AIM OF THE EXERCISE: Write each of the records out again exactly.

RECORDS FOR PROCESSING:
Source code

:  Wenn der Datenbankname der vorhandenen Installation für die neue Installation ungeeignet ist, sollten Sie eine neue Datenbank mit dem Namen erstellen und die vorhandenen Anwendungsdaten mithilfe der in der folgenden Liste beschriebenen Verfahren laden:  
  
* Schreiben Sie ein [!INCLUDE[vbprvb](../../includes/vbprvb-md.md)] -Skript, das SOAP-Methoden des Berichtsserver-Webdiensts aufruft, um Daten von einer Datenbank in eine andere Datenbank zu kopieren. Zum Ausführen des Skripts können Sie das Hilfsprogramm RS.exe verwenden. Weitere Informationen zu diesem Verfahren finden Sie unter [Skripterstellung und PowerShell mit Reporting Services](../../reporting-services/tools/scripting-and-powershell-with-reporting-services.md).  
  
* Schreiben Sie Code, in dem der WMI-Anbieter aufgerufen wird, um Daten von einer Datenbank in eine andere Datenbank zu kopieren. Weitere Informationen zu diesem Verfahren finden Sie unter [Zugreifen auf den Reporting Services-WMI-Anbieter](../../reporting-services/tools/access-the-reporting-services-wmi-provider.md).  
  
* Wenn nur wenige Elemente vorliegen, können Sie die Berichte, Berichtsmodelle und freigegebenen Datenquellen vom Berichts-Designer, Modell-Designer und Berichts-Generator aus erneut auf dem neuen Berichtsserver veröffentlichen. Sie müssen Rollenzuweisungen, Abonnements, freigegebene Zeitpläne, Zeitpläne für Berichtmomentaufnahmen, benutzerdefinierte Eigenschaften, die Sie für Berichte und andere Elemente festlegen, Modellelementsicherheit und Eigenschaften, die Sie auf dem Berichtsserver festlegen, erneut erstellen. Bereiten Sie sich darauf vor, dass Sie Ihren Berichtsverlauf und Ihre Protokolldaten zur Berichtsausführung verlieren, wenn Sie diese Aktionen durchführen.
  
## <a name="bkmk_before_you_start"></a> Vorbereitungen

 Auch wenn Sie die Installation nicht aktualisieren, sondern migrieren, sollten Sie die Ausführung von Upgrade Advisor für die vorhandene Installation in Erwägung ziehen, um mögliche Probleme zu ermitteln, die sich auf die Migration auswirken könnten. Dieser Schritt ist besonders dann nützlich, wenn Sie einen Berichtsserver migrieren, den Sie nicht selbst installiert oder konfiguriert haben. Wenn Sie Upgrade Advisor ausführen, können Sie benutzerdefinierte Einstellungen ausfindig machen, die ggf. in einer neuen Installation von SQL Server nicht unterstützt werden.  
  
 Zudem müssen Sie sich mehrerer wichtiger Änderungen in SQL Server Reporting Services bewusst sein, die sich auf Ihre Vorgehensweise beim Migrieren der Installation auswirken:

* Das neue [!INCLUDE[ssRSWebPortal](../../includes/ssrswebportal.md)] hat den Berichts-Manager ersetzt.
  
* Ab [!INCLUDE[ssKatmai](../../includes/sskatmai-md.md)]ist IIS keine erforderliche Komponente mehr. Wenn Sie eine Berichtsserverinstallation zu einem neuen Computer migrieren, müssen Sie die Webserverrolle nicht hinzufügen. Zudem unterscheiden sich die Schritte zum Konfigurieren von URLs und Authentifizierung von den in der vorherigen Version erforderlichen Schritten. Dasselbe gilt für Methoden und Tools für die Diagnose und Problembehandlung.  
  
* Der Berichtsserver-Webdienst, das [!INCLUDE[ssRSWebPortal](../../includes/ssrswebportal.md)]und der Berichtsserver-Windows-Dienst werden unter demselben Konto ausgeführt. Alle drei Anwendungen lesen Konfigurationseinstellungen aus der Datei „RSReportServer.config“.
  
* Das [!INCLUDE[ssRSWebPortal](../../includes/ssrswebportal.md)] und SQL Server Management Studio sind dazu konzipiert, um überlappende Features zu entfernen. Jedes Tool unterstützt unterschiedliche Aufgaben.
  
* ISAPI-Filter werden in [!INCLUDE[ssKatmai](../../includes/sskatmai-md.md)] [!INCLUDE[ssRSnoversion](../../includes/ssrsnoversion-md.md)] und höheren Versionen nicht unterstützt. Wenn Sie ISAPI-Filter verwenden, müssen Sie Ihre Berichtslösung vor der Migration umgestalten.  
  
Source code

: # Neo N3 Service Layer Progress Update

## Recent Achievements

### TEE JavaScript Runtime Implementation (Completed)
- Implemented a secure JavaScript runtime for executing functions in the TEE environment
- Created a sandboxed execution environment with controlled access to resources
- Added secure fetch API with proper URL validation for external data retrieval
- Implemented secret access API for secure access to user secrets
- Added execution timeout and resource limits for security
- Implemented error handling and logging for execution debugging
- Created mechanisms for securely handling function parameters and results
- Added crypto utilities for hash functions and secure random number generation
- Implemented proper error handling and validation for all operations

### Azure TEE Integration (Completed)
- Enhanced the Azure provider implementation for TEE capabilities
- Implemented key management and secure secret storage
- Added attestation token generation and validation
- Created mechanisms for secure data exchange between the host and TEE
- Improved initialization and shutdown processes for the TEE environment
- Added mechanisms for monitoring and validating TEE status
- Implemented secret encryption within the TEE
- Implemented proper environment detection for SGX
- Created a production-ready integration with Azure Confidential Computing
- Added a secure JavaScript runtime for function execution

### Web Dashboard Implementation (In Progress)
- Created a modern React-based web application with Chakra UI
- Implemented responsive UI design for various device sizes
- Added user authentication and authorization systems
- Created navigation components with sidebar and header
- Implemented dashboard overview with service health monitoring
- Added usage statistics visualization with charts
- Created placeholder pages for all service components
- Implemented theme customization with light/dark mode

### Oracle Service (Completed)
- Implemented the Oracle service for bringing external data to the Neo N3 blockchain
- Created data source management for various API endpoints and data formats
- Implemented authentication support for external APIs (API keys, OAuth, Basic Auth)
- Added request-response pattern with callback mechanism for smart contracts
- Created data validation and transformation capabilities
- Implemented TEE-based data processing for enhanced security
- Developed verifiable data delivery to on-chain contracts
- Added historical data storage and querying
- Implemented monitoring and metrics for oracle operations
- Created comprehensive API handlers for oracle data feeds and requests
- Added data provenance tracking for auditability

WRITTEN RESPONSE:
Source code

:  Wenn der Datenbankname der vorhandenen Installation für die neue Installation ungeeignet ist, sollten Sie eine neue Datenbank mit dem Namen erstellen und die vorhandenen Anwendungsdaten mithilfe der in der folgenden Liste beschriebenen Verfahren laden:  
  
* Schreiben Sie ein [!INCLUDE[vbprvb](../../includes/vbprvb-md.md)] -Skript, das SOAP-Methoden des Berichtsserver-Webdiensts aufruft, um Daten von einer Datenbank in eine andere Datenbank zu kopieren. Zum Ausführen des Skripts können Sie das Hilfsprogramm RS.exe verwenden. Weitere Informationen zu diesem Verfahren finden Sie unter [Skripterstellung und PowerShell mit Reporting Services](../../reporting-services/tools/scripting-and-powershell-with-reporting-services.md).  
  
* Schreiben Sie Code, in dem der WMI-Anbieter aufgerufen wird, um Daten von einer Datenbank in eine andere Datenbank zu kopieren. Weitere Informationen zu diesem Verfahren finden Sie unter [Zugreifen auf den Reporting Services-WMI-Anbieter](../../reporting-services/tools/access-the-reporting-services-wmi-provider.md).  
  
* Wenn nur wenige Elemente vorliegen, können Sie die Berichte, Berichtsmodelle und freigegebenen Datenquellen vom Berichts-Designer, Modell-Designer und Berichts-Generator aus erneut auf dem neuen Berichtsserver veröffentlichen. Sie müssen Rollenzuweisungen, Abonnements, freigegebene Zeitpläne, Zeitpläne für Berichtmomentaufnahmen, benutzerdefinierte Eigenschaften, die Sie für Berichte und andere Elemente festlegen, Modellelementsicherheit und Eigenschaften, die Sie auf dem Berichtsserver festlegen, erneut erstellen. Bereiten Sie sich darauf vor, dass Sie Ihren Berichtsverlauf und Ihre Protokolldaten zur Berichtsausführung verlieren, wenn Sie diese Aktionen durchführen.
  
## <a name="bkmk_before_you_start"></a> Vorbereitungen

 Auch wenn Sie die Installation nicht aktualisieren, sondern migrieren, sollten Sie die Ausführung von Upgrade Advisor für die vorhandene Installation in Erwägung ziehen, um mögliche Probleme zu ermitteln, die sich auf die Migration auswirken könnten. Dieser Schritt ist besonders dann nützlich, wenn Sie einen Berichtsserver migrieren, den Sie nicht selbst installiert oder konfiguriert haben. Wenn Sie Upgrade Advisor ausführen, können Sie benutzerdefinierte Einstellungen ausfindig machen, die ggf. in einer neuen Installation von SQL Server nicht unterstützt werden.  
  
 Zudem müssen Sie sich mehrerer wichtiger Änderungen in SQL Server Reporting Services bewusst sein, die sich auf Ihre Vorgehensweise beim Migrieren der Installation auswirken:

* Das neue [!INCLUDE[ssRSWebPortal](../../includes/ssrswebportal.md)] hat den Berichts-Manager ersetzt.
  
* Ab [!INCLUDE[ssKatmai](../../includes/sskatmai-md.md)]ist IIS keine erforderliche Komponente mehr. Wenn Sie eine Berichtsserverinstallation zu einem neuen Computer migrieren, müssen Sie die Webserverrolle nicht hinzufügen. Zudem unterscheiden sich die Schritte zum Konfigurieren von URLs und Authentifizierung von den in der vorherigen Version erforderlichen Schritten. Dasselbe gilt für Methoden und Tools für die Diagnose und Problembehandlung.  
  
* Der Berichtsserver-Webdienst, das [!INCLUDE[ssRSWebPortal](../../includes/ssrswebportal.md)]und der Berichtsserver-Windows-Dienst werden unter demselben Konto ausgeführt. Alle drei Anwendungen lesen Konfigurationseinstellungen aus der Datei „RSReportServer.config“.
  
* Das [!INCLUDE[ssRSWebPortal](../../includes/ssrswebportal.md)] und SQL Server Management Studio sind dazu konzipiert, um überlappende Features zu entfernen. Jedes Tool unterstützt unterschiedliche Aufgaben.
  
* ISAPI-Filter werden in [!INCLUDE[ssKatmai](../../includes/sskatmai-md.md)] [!INCLUDE[ssRSnoversion](../../includes/ssrsnoversion-md.md)] und höheren Versionen nicht unterstützt. Wenn Sie ISAPI-Filter verwenden, müssen Sie Ihre Berichtslösung vor der Migration umgestalten.  
  
Source code

: # Neo N3 Service Layer Progress Update

## Recent Achievements

### TEE JavaScript Runtime Implementation (Completed)
- Implemented a secure JavaScript runtime for executing functions in the TEE environment
- Created a sandboxed execution environment with controlled access to resources
- Added secure fetch API with proper URL validation for external data retrieval
- Implemented secret access API for secure access to user secrets
- Added execution timeout and resource limits for security
- Implemented error handling and logging for execution debugging
- Created mechanisms for securely handling function parameters and results
- Added crypto utilities for hash functions and secure random number generation
- Implemented proper error handling and validation for all operations

### Azure TEE Integration (Completed)
- Enhanced the Azure provider implementation for TEE capabilities
- Implemented key management and secure secret storage
- Added attestation token generation and validation
- Created mechanisms for secure data exchange between the host and TEE
- Improved initialization and shutdown processes for the TEE environment
- Added mechanisms for monitoring and validating TEE status
- Implemented secret encryption within the TEE
- Implemented proper environment detection for SGX
- Created a production-ready integration with Azure Confidential Computing
- Added a secure JavaScript runtime for function execution

### Web Dashboard Implementation (In Progress)
- Created a modern React-based web application with Chakra UI
- Implemented responsive UI design for various device sizes
- Added user authentication and authorization systems
- Created navigation components with sidebar and header
- Implemented dashboard overview with service health monitoring
- Added usage statistics visualization with charts
- Created placeholder pages for all service components
- Implemented theme customization with light/dark mode

### Oracle Service (Completed)
- Implemented the Oracle service for bringing external data to the Neo N3 blockchain
- Created data source management for various API endpoints and data formats
- Implemented authentication support for external APIs (API keys, OAuth, Basic Auth)
- Added request-response pattern with callback mechanism for smart contracts
- Created data validation and transformation capabilities
- Implemented TEE-based data processing for enhanced security
- Developed verifiable data delivery to on-chain contracts
- Added historical data storage and querying
- Implemented monitoring and metrics for oracle operations
- Created comprehensive API handlers for oracle data feeds and requests
- Added data provenance tracking for auditability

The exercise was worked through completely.